【5月18日付編集日記】「気」と「質」

(数字はいいね)  このエントリーをはてなブックマークに追加 

 明治初期に米国に留学し、後に福島中(現安積高)校長を務め本県の教育改革に尽くした能勢栄。校長時代の講演で、欧米諸国の学問を引き「人の本性を『気』と『質』の2つに分けることができる」と学生たちに教えた(朝河貫一博士顕彰協会「朝河貫一と四人の恩師」)

 ▼「気」は人が目で見ることができる部分、「質」は人の目には見えない部分という。「両方が共に備わって、『気』が盛んで『質』が強固であってこそ一人前」と説いたとされる

 ▼東大大学院の関谷直也特任准教授が先日、福島大公開講座で風評被害をテーマに講演した。本県の放射性物質の検査体制に触れ「県内では県産品への不安は和らいでいる。
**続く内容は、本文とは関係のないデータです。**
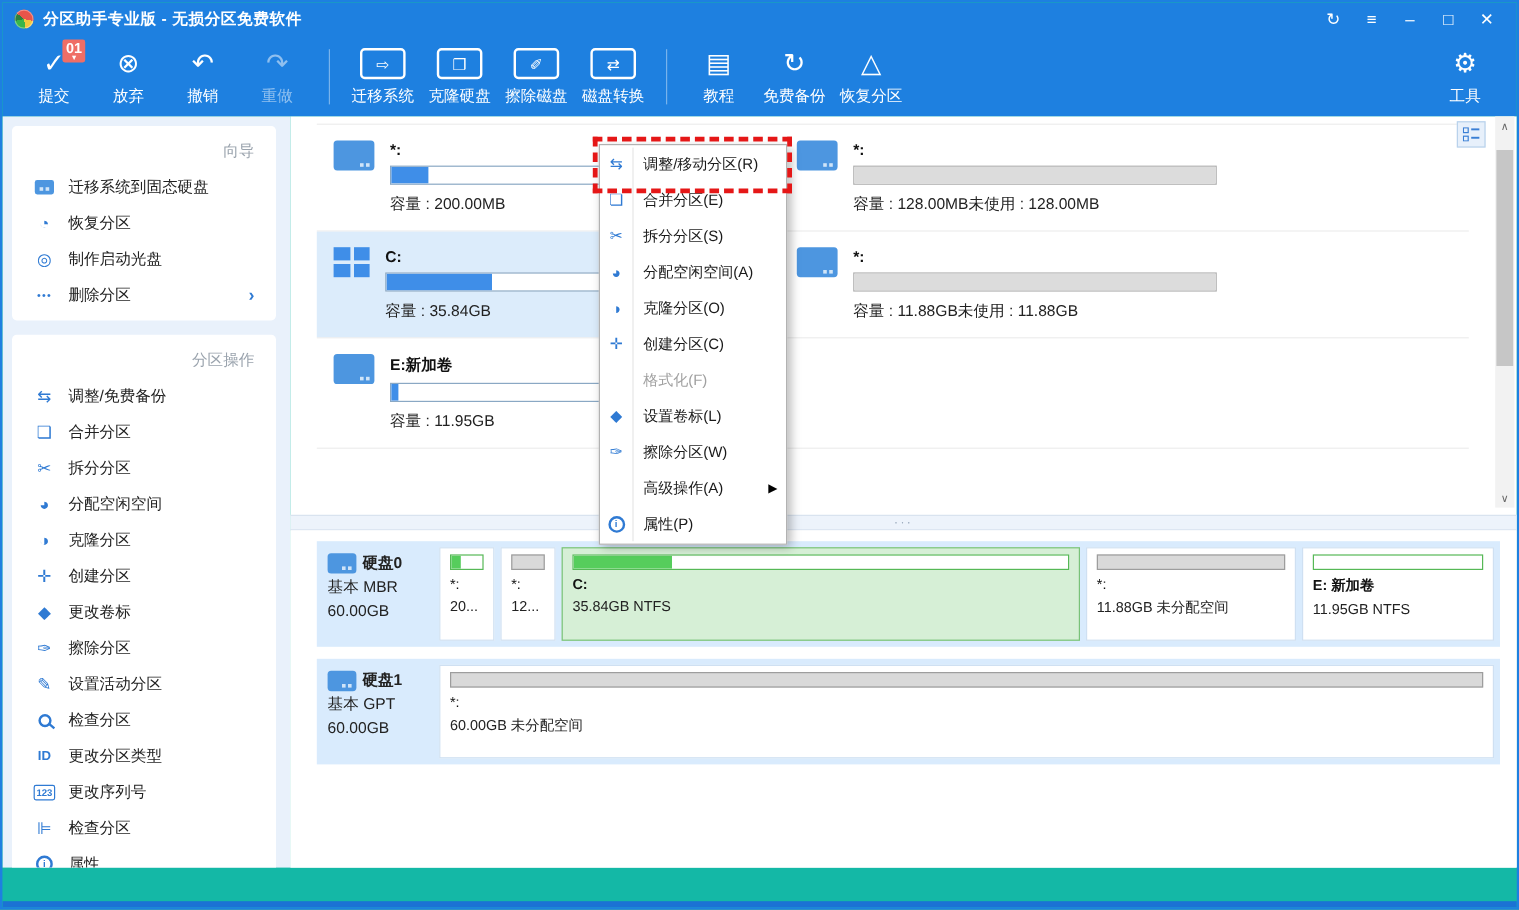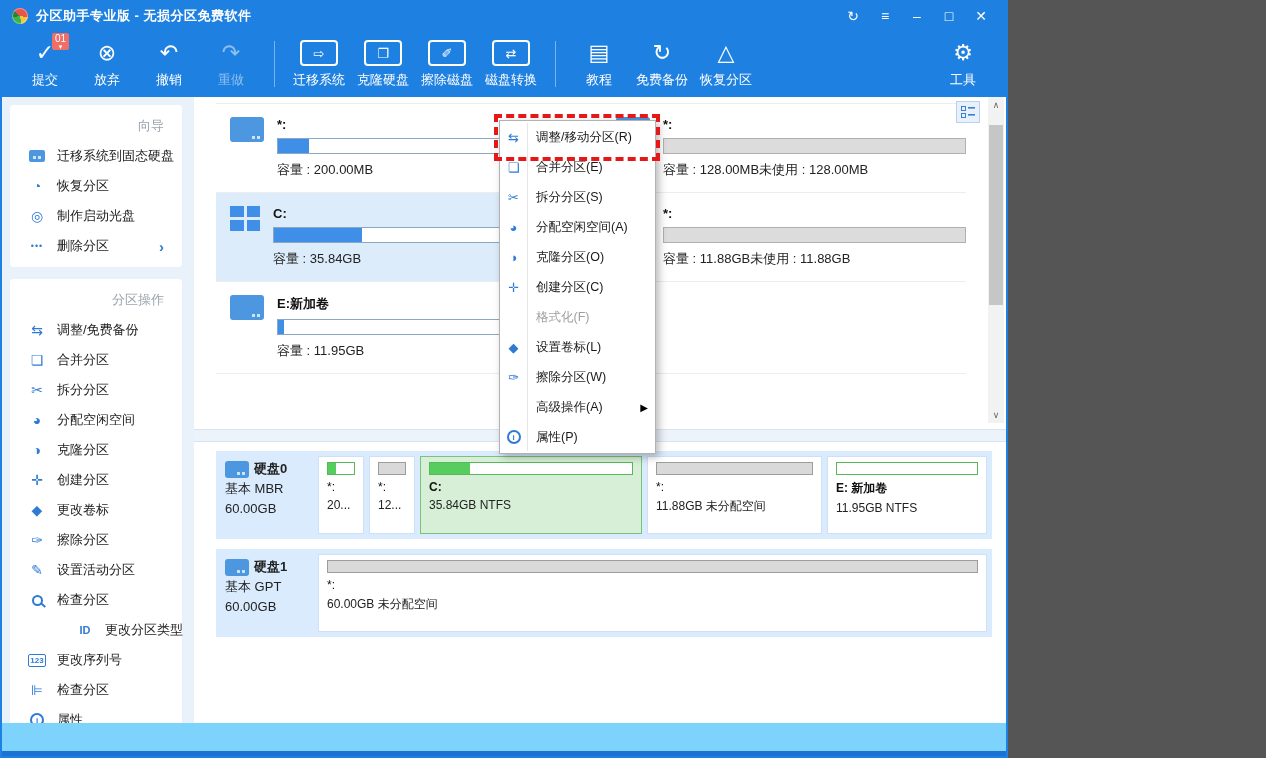"分区助手专业版 - 无损分区免费软件" .window { background: #7dd3fc -> #14b8a6; width: 1008px -> 1266px }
一方で県外では情報に接する機会が少ない」と県内外の認識の差を指摘した

 ▼本県の風評対策を能勢の教えに当てはめれば、徹底した検査体制はさしずめ「質」、検査に基づく県外への安全性アピールは「気」にも例えられよう。関谷准教授の指摘は、情報発信する「気」の部分への問題提起でもあろう

 ▼今も幅広い県民から風評被害に苦しむ声が聞かれる。消費者や取引先に、県産品への正確な知識、情報に理解を深めてもらう施策と、丁寧な説明が求められる。